As I argue in a paper for the Institute for Research on Public Policy, the main reason so little progress has been made is that no entity has stepped forward to drive a national program to collect, disseminate and explain better information. The Advisory Panel naturally recommended the FLMM play this co-ordinating role. But they have not taken up the mantle of leadership.

The need for better information has never been greater. Not only would it benefit Canadian employers and workers, but recent difficulties with policies such as the Canada Job Grant and the Temporary Foreign Worker Program highlight that policy action must be shaped by good information.

While the goals of the Advisory Panel are still valid, a different path is needed. Federal, provincial and territorial divisions seem too much for any single entity to do it themselves. So the task should be broken into more discrete pieces that can be pursued by various players. The provinces should continue to improve information within their borders. The federal government should take the lead on providing national information. With strengthened components, the FLMM should then be able to effectively co-ordinate efforts to ensure a comprehensive pan-Canadian LMI system.

Statistics Canada should be given the mandate and necessary resources to improve its coverage of labour market information. In particular, it should implement a better job vacancy survey, figure out how to provide more granular local and occupation data, and more closely monitor the economic and social outcomes of college and university graduates.

One of the few Panel recommendations to be implemented was the creation of the job vacancy survey. But with the results aggregated into a small number of industries and available only at the provincial level, the survey is of little help to job seekers or policy analysts. In the last two federal budgets, the federal government further clouded the view of job vacancies by publishing their own estimates, which were well above the official Statistics Canada figures. It has recently been acknowledged that some double counting went into the budget numbers but a full reconciliation to the Statistics Canada figures has never been provided.

• **MATERIAL PROVIDED**:
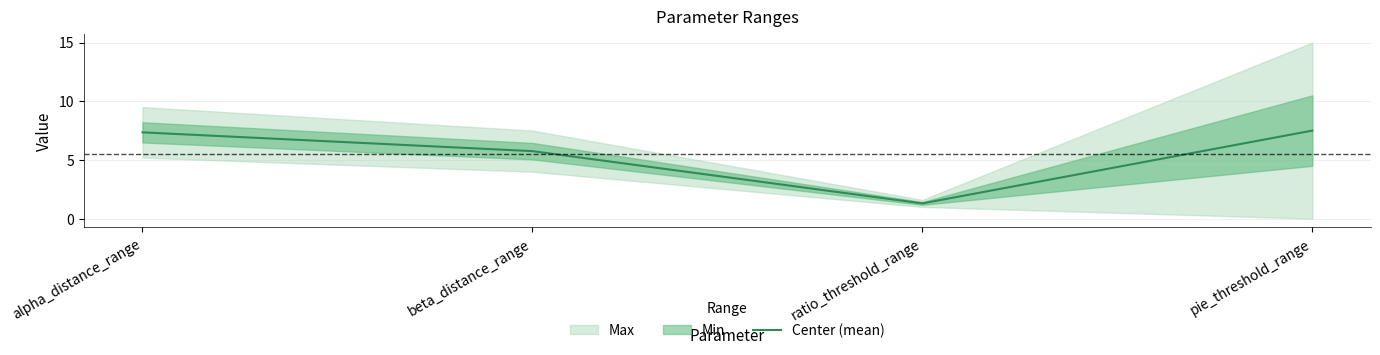

List the labels in order of value, largest first.

pie_threshold_range, alpha_distance_range, beta_distance_range, ratio_threshold_range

• **TASK SET**:
1 – In the excerpt on Canadian labour market information, which of the Advisory Panel's recommendations does the excerpt say was implemented?
2 – Carry on the excerpt on Canadian labour market information, picking up right after its last sentence.

• **RESPONSES BY ITEM NUMBER**:
1 – The creation of the job vacancy survey.

2 –
In most cases genuine labour shortages are restricted to particular occupations and geographical regions. For the most part data is not available at this level of granularity. On Wednesday, Minister Kenney announced that the government intends to expand the collection of data on vacancies and wages at the regional level. When implemented by Statistics Canada, this will be a good step forward.

Well before young people graduate from high school they should have a good sense of the likely employment and income prospects of various fields of post-secondary study. More timely surveys with appropriate dissemination of the information could fill part of this gap. Better still would be a comprehensive program across Canada to anonymously link student identification numbers with income data from tax returns.

Better labour market information will naturally improve the decisions of employers, workers and education institutions. There will of course still be obstacles to a well- functioning labour market. But with the information, policies of the federal, provincial and territorial governments can strategically target the issues identified.